People of all ages perused vivid displays depicting everything from children skinning rabbits to communities building a greenhouse in hopes of inspiring more on the land learning down the road.   

The event was organized by Learning the Land, a program created by the Nature Conservancy of Canada and the Treaty 4 Education Alliance. It combines Indigenous culture and teachings with scientific knowledge about conservation.

'It's to bring back our culture'

"It's to bring back our culture.
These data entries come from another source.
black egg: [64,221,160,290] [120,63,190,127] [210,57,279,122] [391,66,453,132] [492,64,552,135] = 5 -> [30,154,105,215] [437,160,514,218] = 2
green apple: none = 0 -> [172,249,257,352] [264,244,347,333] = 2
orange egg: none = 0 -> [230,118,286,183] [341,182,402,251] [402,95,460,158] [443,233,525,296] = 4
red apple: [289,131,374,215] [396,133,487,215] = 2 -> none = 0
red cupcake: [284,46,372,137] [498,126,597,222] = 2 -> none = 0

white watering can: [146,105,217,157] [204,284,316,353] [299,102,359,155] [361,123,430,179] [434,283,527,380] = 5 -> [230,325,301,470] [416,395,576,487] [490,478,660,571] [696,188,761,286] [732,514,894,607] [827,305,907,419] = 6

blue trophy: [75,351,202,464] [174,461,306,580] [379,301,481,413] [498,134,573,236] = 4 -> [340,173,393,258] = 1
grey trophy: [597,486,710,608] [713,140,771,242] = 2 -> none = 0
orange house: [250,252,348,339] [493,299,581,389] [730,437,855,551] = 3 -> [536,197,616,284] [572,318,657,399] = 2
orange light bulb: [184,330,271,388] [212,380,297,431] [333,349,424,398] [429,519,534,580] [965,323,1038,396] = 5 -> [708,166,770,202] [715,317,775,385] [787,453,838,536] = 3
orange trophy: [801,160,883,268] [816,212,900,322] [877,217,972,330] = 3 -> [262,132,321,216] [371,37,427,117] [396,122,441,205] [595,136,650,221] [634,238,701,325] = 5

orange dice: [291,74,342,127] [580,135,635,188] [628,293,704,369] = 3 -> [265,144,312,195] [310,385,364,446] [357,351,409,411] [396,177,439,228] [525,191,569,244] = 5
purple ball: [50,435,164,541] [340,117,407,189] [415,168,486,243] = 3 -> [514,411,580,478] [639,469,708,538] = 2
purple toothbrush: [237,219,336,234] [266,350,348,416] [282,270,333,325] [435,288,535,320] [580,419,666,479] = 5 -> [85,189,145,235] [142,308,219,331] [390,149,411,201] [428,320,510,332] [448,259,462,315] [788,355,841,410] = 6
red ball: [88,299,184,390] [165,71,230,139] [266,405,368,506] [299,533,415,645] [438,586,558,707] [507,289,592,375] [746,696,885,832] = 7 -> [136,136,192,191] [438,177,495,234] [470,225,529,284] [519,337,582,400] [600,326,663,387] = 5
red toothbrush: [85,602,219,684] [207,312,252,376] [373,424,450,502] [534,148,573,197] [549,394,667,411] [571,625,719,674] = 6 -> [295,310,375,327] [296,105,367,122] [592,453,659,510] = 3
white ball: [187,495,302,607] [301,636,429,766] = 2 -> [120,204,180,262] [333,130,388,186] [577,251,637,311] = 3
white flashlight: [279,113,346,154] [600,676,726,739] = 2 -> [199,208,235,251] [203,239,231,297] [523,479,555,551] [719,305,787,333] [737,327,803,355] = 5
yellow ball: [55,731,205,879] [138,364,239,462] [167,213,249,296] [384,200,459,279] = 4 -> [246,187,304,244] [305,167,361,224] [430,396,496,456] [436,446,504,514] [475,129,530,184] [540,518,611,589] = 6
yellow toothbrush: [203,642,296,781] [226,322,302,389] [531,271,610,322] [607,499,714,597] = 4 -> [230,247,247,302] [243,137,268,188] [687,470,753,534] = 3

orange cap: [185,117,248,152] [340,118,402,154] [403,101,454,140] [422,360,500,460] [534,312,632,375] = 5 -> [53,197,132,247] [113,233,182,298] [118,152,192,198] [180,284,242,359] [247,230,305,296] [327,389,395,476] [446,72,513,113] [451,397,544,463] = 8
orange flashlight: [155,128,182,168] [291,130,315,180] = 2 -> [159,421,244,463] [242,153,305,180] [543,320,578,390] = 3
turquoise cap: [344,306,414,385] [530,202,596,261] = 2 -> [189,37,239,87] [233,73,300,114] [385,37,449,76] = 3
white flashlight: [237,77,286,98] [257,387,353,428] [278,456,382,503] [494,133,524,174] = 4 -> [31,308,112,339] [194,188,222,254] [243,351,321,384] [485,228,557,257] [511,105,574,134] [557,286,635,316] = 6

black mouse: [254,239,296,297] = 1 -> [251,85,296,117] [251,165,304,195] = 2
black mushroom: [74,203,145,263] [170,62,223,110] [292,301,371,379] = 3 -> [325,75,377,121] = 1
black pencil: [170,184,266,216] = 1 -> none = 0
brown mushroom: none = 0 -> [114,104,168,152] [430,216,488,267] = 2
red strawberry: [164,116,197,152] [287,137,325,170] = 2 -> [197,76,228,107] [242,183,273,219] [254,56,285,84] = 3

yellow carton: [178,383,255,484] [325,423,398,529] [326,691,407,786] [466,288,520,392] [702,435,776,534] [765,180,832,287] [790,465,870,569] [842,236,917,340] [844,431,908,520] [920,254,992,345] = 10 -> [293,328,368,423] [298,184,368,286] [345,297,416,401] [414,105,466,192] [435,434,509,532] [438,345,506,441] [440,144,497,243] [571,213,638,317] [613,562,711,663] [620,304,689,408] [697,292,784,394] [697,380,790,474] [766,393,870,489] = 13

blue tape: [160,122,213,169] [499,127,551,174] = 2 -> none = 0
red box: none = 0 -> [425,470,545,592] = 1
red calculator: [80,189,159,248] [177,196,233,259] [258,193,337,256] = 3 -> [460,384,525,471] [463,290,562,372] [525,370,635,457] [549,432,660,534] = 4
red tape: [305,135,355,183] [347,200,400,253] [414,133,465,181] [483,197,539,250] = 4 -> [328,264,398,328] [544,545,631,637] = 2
It's the best way to go," said Sandra Kayseas, a Saulteaux language teacher at Fishing Lake School.

"We're losing our language, our elders our passing, we need our young people to carry on our way of life."

​Kayseas said she routinely takes students out fishing and hunting "so they can learn to scale their own fish, skin the animals they catch, and cut up the meat.

"That's the way we used to live, and we need to keep that alive."

Kayseas described the students as "nervous at first," but said they "beam with pride once they realize they can do it."

Teaching children

Conrad Desjarlais, the cultural coordinator with Kawacatoose First Nation, said his reserve is teaching children to make their own regalia — from head roaches to dresses — and create their own drumsticks and drums.

'We're losing our culture in a very fast pace, but we're slowly bringing it back for them," Desjarlais. 

While Desjarlais said "most students, they want to learn.... sometimes it's heartbreaking," when attendance levels don't reflect his desire to pass on the traditional teachings he grew up with.

Nevertheless, Desjarlais is feeling hopeful that events like this will encourage more students to come out to learn "these ways of our people."

Students want to share learnings

The day's events weren't lost on many of the students who attended, including Bavanne Cote, a Grade 10 student at Cowessess Community Educational Centre School.

"It's actually really influencing because I can take what I'm learning back… and show the others and the community what we could do to engage more traditional things in our school."

Cote wants to see things like "skirt making, beading, hunting," featured more prominently in everyday curriculum.

"I want to teach my sisters how to hunt, and my brothers can be taught how to make a hand drum or to set up a teepee."

Cote's schoolmate, Grade 11 student Josh Lerat, agrees.

"The environment is basically all we have, so I'm really happy we're learning about that.

"I'd like to teach my younger brothers about the outdoors, traditional teachings, how to respect the land and the animal. I think it's really important to show the younger people those traditions."